**Supplied passage**.
•••
Arushi Ishwar '24 Selected for SAMHSA Summer Diversity Internship
The pre-med psychology major and health studies minor is one of only 22 students selected by the Substance Abuse and Mental Health Services Administration for their summer internship.
Arushi Ishwar '24 is one of 22 undergraduate and graduate students selected for this year’s Substance Abuse and Mental Health Services Administration (SAMHSA) Summer Diversity Internship. The 10-week, federally funded internship, which is designed to prepare students from underrepresented populations for careers in public health, provides practical experience at the agency within the U.S. Department of Health and Human Services that leads public health efforts advancing the behavioral health of the nation.
“I applied for this internship because I have always been passionate about public health and especially the field of mental health,” said the psychology major and health studies minor. “Mental health is one of the most stigmatized topics in the United States today, yet almost everyone faces mental health issues each day. Without agencies such as SAMHSA working to improve and widen mental health treatment, the struggles that millions of Americans face each day will continue to be ignored.”
Though the internship is usually held in SAMHSA's Rockville, MD, offices, due to continued COVID-19 precautions, this year, it will be virtual. Ishwar will complete her work from her Media, PA, home and attend virtual meetings with her supervisors. Ishwar’s assignment is with the special assistant to the director of the Center of Mental Health Services, and she will focus on current mental health initiatives under the director’s purview.
“One of the main tasks of the internship involves tracking current Congressional legislation related to mental health,” she said. “Also, other tasks include drafting blogs for mental health and wellness, which are accessible to underserved or target populations. Overall, the internship will focus on mental and behavioral health initiatives currently being developed in the Center for Mental Health Services surrounding topics such as child trauma treatment, homeless services, children’s mental health services, and suicide prevention.”
Ishwar, who is on the pre-med track at Haverford, is passionate about mental healthcare and is planning to make a career in it. This summer, she is particularly keen to learn about the ways SAMHSA is working to destigmatize the topic of mental health and how the agency conducts outreach to crucial populations, such as children or people experiencing homelessness.
“My studies at Haverford … have taught me many of the reasons why mental health burdens are far greater on certain populations, based on factors such as the built environment, structural racism, classism, and poverty,” she said. “I hope to use all the skills that I have learned so far through my studies of mental health and apply them meaningfully when working with real Congressional legislation and assisting in the development of government-based mental health initiatives that can truly make a difference in the lives of Americans.”
•••
**Extracted entries**.
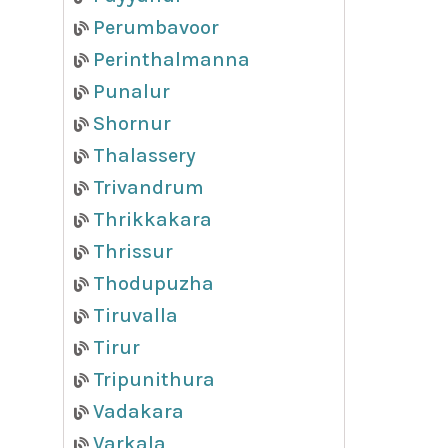
Perumbavoor
Perinthalmanna
Punalur
Shornur
Thalassery
Trivandrum
Thrikkakara
Thrissur
Thodupuzha
Tiruvalla
Tirur
Tripunithura
Vadakara
Varkala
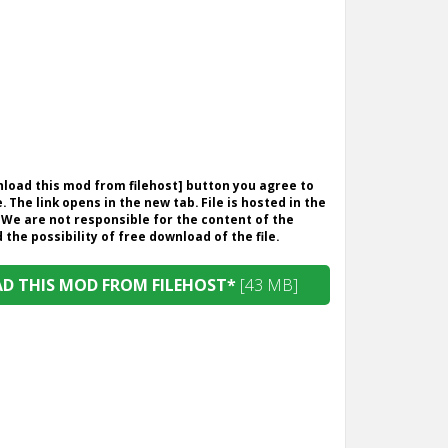
wnload this mod from filehost] button you agree to
. The link opens in the new tab. File is hosted in the
 We are not responsible for the content of the
the possibility of free download of the file.
 THIS MOD FROM FILEHOST*
[43 MB]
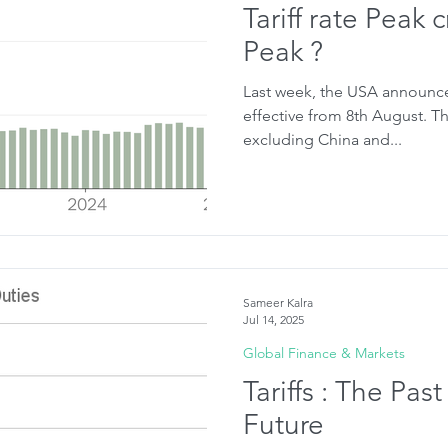
Tariff rate Peak
Peak ?
Last week, the USA announced 
effective from 8th August. The previous base rate was 10%
excluding China and...
Sameer Kalra
Jul 14, 2025
Global Finance & Markets
Tariffs : The Past
Future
•••
**Exercise prompt**.
Condense the paragraph of the internship article that begins "Though the internship is usually held" into a short bulleted list, keeping its main facts. The records were taken from a different source than the internship article.

**Reply**.
- The internship is normally held at SAMHSA's offices in Rockville, MD, but this year it will be virtual because of continued COVID-19 precautions.
- Ishwar will work from her home in Media, PA, and attend virtual meetings with her supervisors.
- She is assigned to the special assistant to the director of the Center of Mental Health Services.
- Her focus will be current mental health initiatives under the director's purview.